В том же интервью сайту «Зеркало Крыма» Сенчин говорит: «Я очень люблю каждый проживаемый день и почти всегда жалею, что он проживается и мной, и очень многими людьми пусто, вроде бы напрасно. Горько, что жизнь и природный талант большинства растрачивается на мелочи, на преодоление совершенно пустяковых преград. С этим я, по существу, и борюсь своими повестями и рассказами». Цель Сенчина-писателя – борение с пустотой, с искусом имитаций, с размениванием на пустяки, мелочи, которые не дают возможности человеку поднять голову и выпрямиться в полный рост. Он четко осознаёт свою миссию и поэтому предельно последователен, можно даже сказать «уперт».

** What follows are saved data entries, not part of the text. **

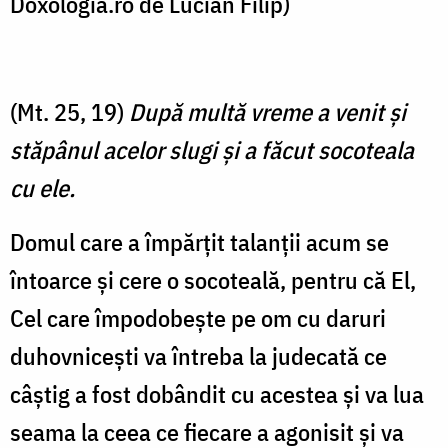
Doxologia.ro de Lucian Filip)
(Mt. 25, 19)
După multă vreme a venit şi
stăpânul acelor slugi şi a făcut socoteala
cu ele.
Domul care a împărțit talanții acum se
întoarce și cere o socoteală, pentru că El,
Cel care împodobește pe om cu daruri
duhovnicești va întreba la judecată ce
câștig a fost dobândit cu acestea și va lua
seama la ceea ce fiecare a agonisit și va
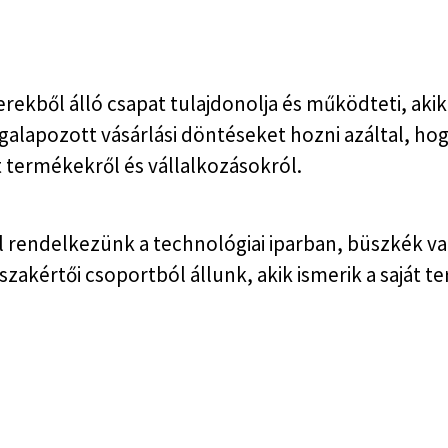
rekből álló csapat tulajdonolja és működteti, aki
alapozott vásárlási döntéseket hozni azáltal, ho
 termékekről és vállalkozásokról.
l rendelkezünk a technológiai iparban, büszkék va
zakértői csoportból állunk, akik ismerik a saját te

В одном из интервью на вопрос, старается ли он менять мир или просто описывает его, Роман ответил: «По секрету скажу: надеюсь, что меняю. Я чувствую, что мир устроен не совсем правильно, что жизнь не совсем правильно протекает. Хочется на этом заострить внимание, показать, какие ямы можно обойти, не упасть в них» (http://novayagazeta.ee/articles/3862/?usemobile=0&noredir=1). Там же он говорит, что постоянно возвращается к «Анне Карениной» – «частной истории, которая разрослась до эпопеи».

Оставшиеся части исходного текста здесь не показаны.